In the blog post below about a playdate, what food does Philip spell when Nelson asks what kinds of food he likes?
----- Study text
Saturday, August 3, 2013

Kind Kids

Love is patient.  Love is kind.  It is interesting that these two traits are the first ones to describe love in Paul’s famous passage about love in 1 Corinthians 13.  I think if we love each other like this, we have the tools to make a huge impact on people in the world.

We were recipients of this kind of love yesterday.  It was the first time someone made an intentional invitation for Philip to play with their kids who do not have autism.  Ellie is a lady at my church who has been in the area for less than a year.  She started reading this blog from facebook and sent me a message to see if Philip would like to have a playdate with her kids.  It was very touching.  I responded yes, but wondered how it would go.  To my eyes and the eyes of most people, Philip does not know how to play.  He doesn’t even play with me or his siblings.  He often walks away from a group of people to do his own thing.  It takes a whole lot of patience to do any interacting with Philip.

Ellie and her kids Nelson and Audrey arrived at our house at 4pm, shortly after Philip got home from summer school.  I still had no idea what we were going to do.  We made introductions and I tried to get Philip to say something to the kids on his letterboard but he was pointing randomly.  I decided to let Audrey play with Lia as they are the same age and get along very well at church.  It would be easier to start with Philip and Nelson playing one on one.  We went to the backyard to let the boys get to know each other.  They jumped on the trampoline while I talked with Ellie.  Then Philip would walk around with Nelson following him.  I think most kids would have given up on Philip, but Nelson was kind and patient.  At one point Nelson asked me if Philip wanted him to leave him alone.  That was very understandable because that’s what it looked like.  I told him of our experience in North Carolina of how Philip sat apart from his cousins as they played, but that later he would tell me that the best part of his whole vacation was being with his cousins.  I told him I believed he was enjoying his company but between his lack of being able to speak and his problems with getting his body under control, he cannot readily show it.  Nelson listened intently with patience and understanding rarely found in a young kid.

At different points, I tried to get Philip to use his letterboard.  When Philip finally sat down, I told Nelson to ask him a question.  He asked, “What kinds of food do you like?”  Philip responded “MELON.”  We got in a little discussion about how Philip likes fruits and vegetables, but not meat.  Ellie piped up, "Nelson is the opposite.  He just likes meat.Nelson protested, “I like salad!”  His mom gave back a funny look.  It was a cute moment.

Finally, we were able to settle into the table I usually use to do my lessons with Philip.  Nelson sat on his left and I on his right.  I asked Philip, “Would you like to say something to Nelson?”  “Y,” replied Philip.

With great precision, Philip spelled, “YOU ARE NICER THAN A LOT OF KIDS.”

Nelson seemed genuinely touched.  Then, just as a kid would continue with a discussion, he said, “I am nine.  I’ll be 10 in September.  Are you close to my age?”

I gave the number board to Philip to indicate his age, “10.”

I told Philip to show Nelson when he turned 10: “MARCH”

“How many months apart are you?” I asked Philip.  “6” he responded.

Shortly after that we said our goodbyes.  Ellie was so appreciative for our time together.  I was equally so. 
Later that evening we texted each other.  Nelson was excited about the day and looked forward to becoming friends.  Philip told me “Nelson is nice.” And “Y” he wanted to play with him again.

I look forward to seeing this friendship blossom and to seeing the growth in both Philip and Nelson.
----------
----- Records
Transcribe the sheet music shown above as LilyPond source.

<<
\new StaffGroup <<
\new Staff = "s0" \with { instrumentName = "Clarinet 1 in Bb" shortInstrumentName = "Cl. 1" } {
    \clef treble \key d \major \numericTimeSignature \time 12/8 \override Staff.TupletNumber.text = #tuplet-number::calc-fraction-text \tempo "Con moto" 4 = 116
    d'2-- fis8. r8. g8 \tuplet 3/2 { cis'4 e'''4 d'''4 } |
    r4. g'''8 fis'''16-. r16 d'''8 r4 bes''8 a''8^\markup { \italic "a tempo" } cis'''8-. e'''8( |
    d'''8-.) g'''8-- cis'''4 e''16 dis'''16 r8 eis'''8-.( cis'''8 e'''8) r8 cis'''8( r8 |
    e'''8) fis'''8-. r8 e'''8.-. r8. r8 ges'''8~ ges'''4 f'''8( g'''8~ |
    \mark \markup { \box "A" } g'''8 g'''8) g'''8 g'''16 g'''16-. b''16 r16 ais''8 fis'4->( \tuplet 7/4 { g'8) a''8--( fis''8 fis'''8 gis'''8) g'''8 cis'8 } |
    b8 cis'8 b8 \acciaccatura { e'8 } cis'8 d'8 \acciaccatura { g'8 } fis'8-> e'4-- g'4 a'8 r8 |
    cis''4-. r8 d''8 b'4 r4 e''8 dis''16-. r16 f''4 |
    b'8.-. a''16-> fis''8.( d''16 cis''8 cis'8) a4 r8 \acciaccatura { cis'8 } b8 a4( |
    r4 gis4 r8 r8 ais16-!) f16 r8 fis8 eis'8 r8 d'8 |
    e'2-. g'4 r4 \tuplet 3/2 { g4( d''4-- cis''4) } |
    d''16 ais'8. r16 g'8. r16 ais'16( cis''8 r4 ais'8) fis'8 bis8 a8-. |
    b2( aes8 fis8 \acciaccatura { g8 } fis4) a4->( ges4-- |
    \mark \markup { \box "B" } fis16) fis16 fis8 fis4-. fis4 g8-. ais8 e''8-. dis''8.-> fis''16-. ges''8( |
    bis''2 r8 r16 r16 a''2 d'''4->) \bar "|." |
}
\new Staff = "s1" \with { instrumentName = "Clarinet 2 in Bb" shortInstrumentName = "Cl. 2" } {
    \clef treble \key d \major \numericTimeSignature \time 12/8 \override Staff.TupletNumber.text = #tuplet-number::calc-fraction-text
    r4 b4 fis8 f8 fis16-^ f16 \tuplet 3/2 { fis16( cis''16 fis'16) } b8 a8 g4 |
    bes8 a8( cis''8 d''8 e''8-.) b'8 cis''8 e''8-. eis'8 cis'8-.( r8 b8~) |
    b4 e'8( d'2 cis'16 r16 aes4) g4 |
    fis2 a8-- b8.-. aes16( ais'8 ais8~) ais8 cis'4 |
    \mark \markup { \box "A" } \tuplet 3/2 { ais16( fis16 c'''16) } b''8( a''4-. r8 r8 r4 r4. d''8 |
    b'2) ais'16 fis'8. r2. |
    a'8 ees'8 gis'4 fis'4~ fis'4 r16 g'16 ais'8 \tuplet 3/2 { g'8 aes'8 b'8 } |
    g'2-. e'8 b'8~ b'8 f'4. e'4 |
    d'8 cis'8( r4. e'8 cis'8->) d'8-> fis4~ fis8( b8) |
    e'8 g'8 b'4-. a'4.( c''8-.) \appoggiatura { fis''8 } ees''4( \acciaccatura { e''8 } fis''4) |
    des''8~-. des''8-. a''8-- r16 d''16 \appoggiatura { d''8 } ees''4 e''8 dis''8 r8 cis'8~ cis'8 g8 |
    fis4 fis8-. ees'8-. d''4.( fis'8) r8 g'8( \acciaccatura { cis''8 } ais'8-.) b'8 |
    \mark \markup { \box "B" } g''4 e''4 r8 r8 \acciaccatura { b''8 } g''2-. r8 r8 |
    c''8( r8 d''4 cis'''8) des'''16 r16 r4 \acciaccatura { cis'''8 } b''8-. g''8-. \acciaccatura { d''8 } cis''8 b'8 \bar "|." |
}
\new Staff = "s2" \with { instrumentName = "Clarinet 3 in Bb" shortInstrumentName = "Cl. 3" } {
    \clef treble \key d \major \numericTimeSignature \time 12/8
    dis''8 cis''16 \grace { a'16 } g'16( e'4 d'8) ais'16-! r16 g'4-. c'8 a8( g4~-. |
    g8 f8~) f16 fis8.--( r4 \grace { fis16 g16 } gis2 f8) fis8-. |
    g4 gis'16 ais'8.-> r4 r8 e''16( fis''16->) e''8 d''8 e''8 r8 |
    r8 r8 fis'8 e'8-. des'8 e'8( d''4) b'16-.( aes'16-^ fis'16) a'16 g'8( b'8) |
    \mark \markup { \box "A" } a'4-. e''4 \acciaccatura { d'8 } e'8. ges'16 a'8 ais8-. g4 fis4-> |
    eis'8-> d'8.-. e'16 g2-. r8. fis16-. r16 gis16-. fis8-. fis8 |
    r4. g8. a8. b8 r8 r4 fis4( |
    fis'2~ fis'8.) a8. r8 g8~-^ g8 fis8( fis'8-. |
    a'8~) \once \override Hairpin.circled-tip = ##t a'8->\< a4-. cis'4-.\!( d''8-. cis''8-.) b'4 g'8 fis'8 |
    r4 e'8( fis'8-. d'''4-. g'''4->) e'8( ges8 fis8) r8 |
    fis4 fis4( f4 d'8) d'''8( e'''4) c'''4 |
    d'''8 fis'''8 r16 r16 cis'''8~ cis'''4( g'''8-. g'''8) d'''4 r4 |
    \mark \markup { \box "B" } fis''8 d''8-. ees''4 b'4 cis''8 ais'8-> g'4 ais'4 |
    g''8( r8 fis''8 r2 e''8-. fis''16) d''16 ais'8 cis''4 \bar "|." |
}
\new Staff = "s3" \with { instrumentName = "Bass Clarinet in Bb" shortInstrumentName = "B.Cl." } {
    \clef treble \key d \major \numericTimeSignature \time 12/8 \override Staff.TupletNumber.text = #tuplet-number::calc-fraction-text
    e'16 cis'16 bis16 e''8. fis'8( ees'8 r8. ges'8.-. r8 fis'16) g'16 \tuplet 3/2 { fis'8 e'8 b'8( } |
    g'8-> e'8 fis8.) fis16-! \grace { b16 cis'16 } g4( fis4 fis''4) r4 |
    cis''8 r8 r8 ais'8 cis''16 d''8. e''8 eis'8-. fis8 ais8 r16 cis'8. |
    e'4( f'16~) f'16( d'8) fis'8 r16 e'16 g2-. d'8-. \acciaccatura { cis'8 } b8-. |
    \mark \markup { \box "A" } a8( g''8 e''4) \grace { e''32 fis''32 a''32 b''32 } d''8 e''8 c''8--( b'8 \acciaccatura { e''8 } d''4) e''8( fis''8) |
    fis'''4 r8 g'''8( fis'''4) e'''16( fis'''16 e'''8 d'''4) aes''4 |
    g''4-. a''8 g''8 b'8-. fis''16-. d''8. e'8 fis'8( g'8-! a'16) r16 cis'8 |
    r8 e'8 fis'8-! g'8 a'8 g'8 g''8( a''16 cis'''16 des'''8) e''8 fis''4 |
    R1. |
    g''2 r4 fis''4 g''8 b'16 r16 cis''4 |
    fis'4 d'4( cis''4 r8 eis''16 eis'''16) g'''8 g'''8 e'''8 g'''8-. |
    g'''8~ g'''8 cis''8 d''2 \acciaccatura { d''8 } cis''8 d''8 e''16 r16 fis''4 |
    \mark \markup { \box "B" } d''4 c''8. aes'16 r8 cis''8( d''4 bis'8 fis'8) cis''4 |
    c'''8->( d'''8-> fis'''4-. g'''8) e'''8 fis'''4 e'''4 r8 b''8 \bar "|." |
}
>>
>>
----------
▶ **Solution to this problem**
Melon.